◆ Exercise directions ◆
The answer is the data repeated in full, with no pictures included.

Saved data entries
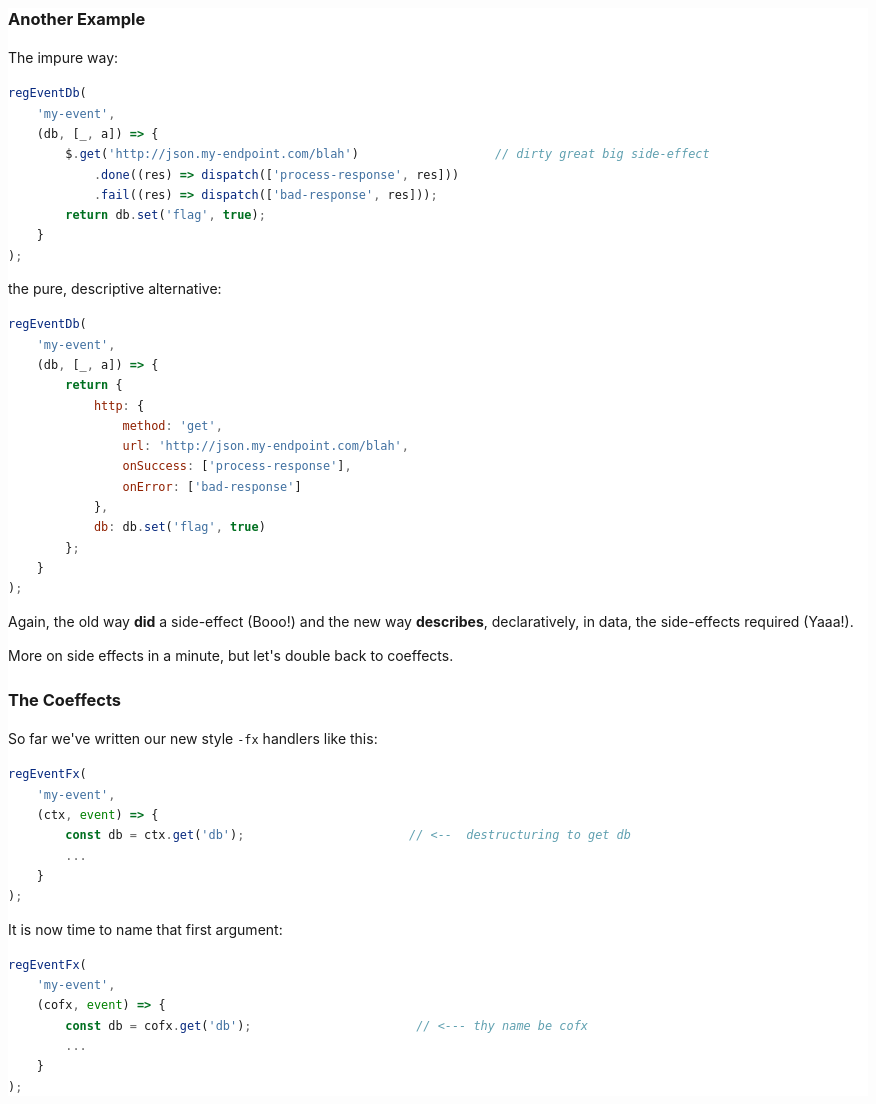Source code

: 
### Another Example

The impure way:
```javascript
regEventDb(
    'my-event',
    (db, [_, a]) => {
        $.get('http://json.my-endpoint.com/blah')                   // dirty great big side-effect
            .done((res) => dispatch(['process-response', res]))
            .fail((res) => dispatch(['bad-response', res]));
        return db.set('flag', true);
    }
);
```

the pure, descriptive alternative:
```javascript
regEventDb(
    'my-event',
    (db, [_, a]) => {
        return {
            http: {
                method: 'get',
                url: 'http://json.my-endpoint.com/blah',
                onSuccess: ['process-response'],
                onError: ['bad-response']
            },
            db: db.set('flag', true)
        };
    }
);
```

Again, the old way **did** a side-effect (Booo!) and the new way **describes**, declaratively,
in data, the side-effects required (Yaaa!). 

More on side effects in a minute, but let's double back to coeffects.

### The Coeffects

So far we've written our new style `-fx` handlers like this:
```javascript
regEventFx(
    'my-event',
    (ctx, event) => {
        const db = ctx.get('db');                       // <--  destructuring to get db
        ...
    }
);
```


It is now time to name that first argument:
```javascript
regEventFx(
    'my-event',
    (cofx, event) => {
        const db = cofx.get('db');                       // <--- thy name be cofx
        ...
    }
);
```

◆ Answer box ◆
Source code

: 
### Another Example

The impure way:
```javascript
regEventDb(
    'my-event',
    (db, [_, a]) => {
        $.get('http://json.my-endpoint.com/blah')                   // dirty great big side-effect
            .done((res) => dispatch(['process-response', res]))
            .fail((res) => dispatch(['bad-response', res]));
        return db.set('flag', true);
    }
);
```

the pure, descriptive alternative:
```javascript
regEventDb(
    'my-event',
    (db, [_, a]) => {
        return {
            http: {
                method: 'get',
                url: 'http://json.my-endpoint.com/blah',
                onSuccess: ['process-response'],
                onError: ['bad-response']
            },
            db: db.set('flag', true)
        };
    }
);
```

Again, the old way **did** a side-effect (Booo!) and the new way **describes**, declaratively,
in data, the side-effects required (Yaaa!). 

More on side effects in a minute, but let's double back to coeffects.

### The Coeffects

So far we've written our new style `-fx` handlers like this:
```javascript
regEventFx(
    'my-event',
    (ctx, event) => {
        const db = ctx.get('db');                       // <--  destructuring to get db
        ...
    }
);
```


It is now time to name that first argument:
```javascript
regEventFx(
    'my-event',
    (cofx, event) => {
        const db = cofx.get('db');                       // <--- thy name be cofx
        ...
    }
);
```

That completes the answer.